**Directions:** Identify each line in the items below containing the string "that" and copy those lines in full. Case counts.

**Provided data:**
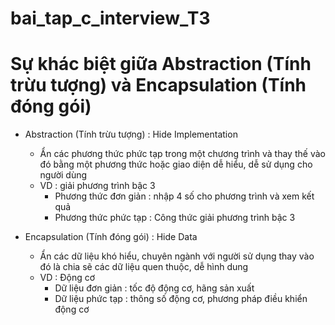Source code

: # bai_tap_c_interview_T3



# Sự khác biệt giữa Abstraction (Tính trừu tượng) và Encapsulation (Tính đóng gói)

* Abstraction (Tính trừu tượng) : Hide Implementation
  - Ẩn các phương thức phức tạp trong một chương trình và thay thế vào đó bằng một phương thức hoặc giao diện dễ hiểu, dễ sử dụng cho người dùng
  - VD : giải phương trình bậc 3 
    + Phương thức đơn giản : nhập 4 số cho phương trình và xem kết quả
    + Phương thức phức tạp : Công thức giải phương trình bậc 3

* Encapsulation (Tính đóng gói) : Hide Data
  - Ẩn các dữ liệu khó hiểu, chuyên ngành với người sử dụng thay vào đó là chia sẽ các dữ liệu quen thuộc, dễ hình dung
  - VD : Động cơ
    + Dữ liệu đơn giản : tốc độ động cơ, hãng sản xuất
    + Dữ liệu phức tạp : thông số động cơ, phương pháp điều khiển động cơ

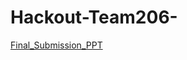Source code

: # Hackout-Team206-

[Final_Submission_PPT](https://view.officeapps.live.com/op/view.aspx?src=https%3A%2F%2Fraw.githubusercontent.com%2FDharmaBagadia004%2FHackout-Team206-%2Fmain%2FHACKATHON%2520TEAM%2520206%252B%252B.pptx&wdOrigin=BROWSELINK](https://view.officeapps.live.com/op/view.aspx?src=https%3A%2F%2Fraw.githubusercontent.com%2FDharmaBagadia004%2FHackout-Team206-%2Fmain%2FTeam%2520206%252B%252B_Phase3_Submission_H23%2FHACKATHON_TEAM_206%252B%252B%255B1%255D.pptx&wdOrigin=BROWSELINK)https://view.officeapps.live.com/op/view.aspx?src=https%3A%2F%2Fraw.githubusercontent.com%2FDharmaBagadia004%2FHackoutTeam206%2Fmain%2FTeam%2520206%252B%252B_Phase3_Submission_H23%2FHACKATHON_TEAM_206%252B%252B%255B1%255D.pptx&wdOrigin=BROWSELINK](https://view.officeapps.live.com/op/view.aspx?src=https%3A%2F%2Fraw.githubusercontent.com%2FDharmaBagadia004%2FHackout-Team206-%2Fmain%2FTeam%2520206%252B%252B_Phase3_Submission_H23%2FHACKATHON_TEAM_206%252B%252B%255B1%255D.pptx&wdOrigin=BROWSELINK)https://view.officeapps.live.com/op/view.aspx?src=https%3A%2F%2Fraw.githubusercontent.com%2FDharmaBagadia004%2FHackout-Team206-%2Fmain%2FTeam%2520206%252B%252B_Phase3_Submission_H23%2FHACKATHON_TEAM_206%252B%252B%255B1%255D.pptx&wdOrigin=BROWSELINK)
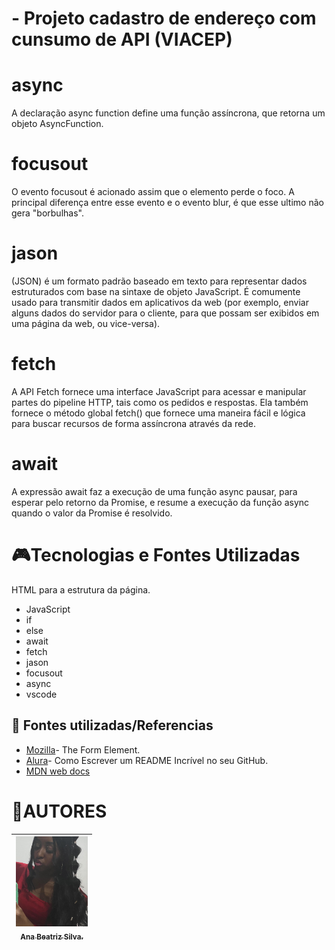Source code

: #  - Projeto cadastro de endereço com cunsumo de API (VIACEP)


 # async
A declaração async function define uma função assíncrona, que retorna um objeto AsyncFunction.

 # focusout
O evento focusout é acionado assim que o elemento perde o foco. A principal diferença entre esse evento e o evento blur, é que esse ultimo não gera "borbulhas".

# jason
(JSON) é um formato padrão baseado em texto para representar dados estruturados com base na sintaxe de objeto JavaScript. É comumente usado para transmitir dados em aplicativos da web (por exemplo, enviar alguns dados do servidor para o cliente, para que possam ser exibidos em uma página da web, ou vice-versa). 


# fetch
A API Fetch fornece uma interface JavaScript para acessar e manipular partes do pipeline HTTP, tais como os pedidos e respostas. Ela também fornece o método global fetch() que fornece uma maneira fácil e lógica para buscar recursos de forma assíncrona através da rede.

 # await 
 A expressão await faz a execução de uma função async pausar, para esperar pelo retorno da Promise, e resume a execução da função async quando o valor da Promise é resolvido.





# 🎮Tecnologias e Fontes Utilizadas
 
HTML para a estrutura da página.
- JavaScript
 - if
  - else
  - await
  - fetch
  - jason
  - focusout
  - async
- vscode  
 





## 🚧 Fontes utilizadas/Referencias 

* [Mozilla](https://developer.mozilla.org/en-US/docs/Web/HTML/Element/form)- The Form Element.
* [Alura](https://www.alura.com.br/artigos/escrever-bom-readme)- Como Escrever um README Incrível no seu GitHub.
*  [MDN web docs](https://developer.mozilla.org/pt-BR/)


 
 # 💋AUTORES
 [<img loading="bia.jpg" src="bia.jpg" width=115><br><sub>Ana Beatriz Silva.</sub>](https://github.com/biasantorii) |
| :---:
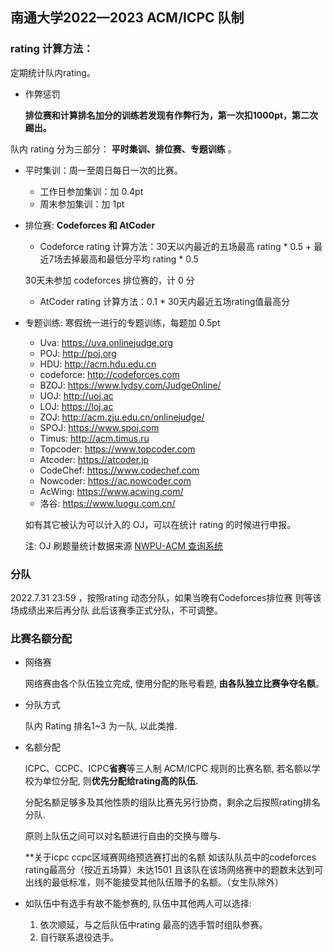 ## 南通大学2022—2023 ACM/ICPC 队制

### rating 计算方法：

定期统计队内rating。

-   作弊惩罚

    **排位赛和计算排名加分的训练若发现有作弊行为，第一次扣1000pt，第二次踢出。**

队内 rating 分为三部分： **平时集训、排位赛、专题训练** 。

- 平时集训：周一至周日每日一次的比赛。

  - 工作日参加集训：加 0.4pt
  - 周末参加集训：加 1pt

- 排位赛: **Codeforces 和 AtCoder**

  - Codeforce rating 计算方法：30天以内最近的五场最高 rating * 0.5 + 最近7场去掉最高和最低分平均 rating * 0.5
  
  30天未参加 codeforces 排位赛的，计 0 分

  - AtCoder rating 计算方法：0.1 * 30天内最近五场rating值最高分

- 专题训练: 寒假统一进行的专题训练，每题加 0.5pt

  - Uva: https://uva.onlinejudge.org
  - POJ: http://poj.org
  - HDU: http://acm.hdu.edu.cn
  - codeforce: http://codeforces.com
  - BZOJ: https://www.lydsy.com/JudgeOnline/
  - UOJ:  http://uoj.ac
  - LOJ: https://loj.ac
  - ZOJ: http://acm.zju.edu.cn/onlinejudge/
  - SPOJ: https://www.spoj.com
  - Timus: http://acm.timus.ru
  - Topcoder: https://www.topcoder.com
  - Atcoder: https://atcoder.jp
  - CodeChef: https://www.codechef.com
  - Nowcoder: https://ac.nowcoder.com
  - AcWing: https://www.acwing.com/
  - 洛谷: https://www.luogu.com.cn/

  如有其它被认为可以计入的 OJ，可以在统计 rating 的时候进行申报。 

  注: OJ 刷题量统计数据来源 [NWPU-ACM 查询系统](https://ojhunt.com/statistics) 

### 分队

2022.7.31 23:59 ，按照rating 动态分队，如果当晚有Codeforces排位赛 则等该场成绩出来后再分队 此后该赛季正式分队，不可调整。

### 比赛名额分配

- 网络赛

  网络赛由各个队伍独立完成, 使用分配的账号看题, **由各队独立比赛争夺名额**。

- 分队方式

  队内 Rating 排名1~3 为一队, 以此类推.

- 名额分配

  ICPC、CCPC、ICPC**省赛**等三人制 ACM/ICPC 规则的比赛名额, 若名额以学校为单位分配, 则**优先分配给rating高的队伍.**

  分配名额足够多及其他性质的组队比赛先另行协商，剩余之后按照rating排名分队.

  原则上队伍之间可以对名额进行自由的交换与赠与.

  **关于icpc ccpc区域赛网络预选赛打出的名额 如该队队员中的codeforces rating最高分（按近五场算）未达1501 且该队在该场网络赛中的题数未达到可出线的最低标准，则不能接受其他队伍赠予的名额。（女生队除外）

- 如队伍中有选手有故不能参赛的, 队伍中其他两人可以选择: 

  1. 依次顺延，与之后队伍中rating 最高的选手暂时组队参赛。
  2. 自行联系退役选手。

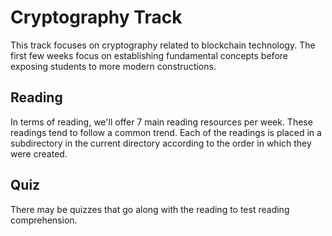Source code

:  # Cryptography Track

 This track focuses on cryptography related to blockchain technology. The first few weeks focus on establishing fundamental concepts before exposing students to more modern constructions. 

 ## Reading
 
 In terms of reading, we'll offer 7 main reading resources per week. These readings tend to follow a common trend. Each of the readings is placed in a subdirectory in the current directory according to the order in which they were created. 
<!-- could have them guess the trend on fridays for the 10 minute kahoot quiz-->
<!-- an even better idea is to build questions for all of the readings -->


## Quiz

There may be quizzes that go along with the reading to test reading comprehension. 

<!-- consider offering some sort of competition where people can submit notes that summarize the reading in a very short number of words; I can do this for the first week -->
* * *
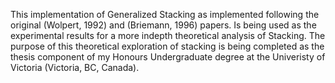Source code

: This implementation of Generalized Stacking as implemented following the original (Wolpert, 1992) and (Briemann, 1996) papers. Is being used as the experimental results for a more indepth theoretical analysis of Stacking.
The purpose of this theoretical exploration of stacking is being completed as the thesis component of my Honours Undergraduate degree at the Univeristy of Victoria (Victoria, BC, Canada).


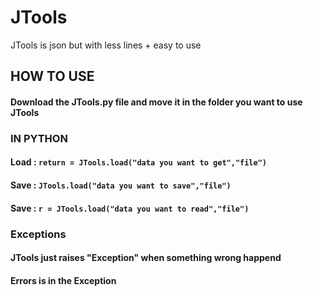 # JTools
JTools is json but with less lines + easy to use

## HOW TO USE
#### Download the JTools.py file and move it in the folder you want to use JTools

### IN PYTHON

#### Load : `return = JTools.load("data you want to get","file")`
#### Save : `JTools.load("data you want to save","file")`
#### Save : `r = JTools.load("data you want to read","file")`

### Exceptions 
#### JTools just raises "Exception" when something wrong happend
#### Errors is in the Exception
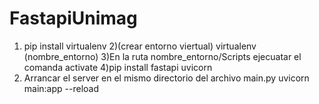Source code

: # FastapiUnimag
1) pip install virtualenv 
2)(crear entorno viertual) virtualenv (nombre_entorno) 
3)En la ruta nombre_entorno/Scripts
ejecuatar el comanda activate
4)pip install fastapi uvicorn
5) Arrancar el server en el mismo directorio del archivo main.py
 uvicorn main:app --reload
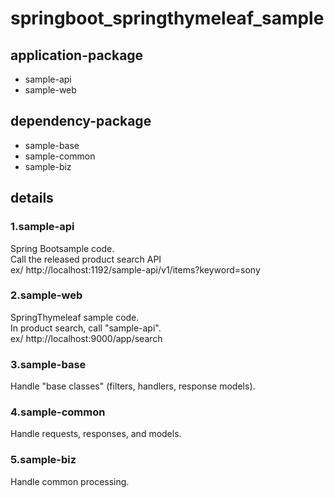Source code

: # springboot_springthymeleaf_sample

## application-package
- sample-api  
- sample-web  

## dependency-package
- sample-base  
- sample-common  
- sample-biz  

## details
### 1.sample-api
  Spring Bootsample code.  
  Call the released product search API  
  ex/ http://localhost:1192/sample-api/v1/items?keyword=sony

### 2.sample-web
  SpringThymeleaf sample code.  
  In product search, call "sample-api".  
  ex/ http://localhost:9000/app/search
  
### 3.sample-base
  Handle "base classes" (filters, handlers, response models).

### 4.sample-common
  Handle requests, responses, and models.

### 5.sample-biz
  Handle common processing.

**Task solution:**
There may be quizzes that go along with the reading to test reading comprehension. 
<!-- consider offering some sort of competition where people can submit notes that summarize the reading in a very short number of words; I can do this for the first week -->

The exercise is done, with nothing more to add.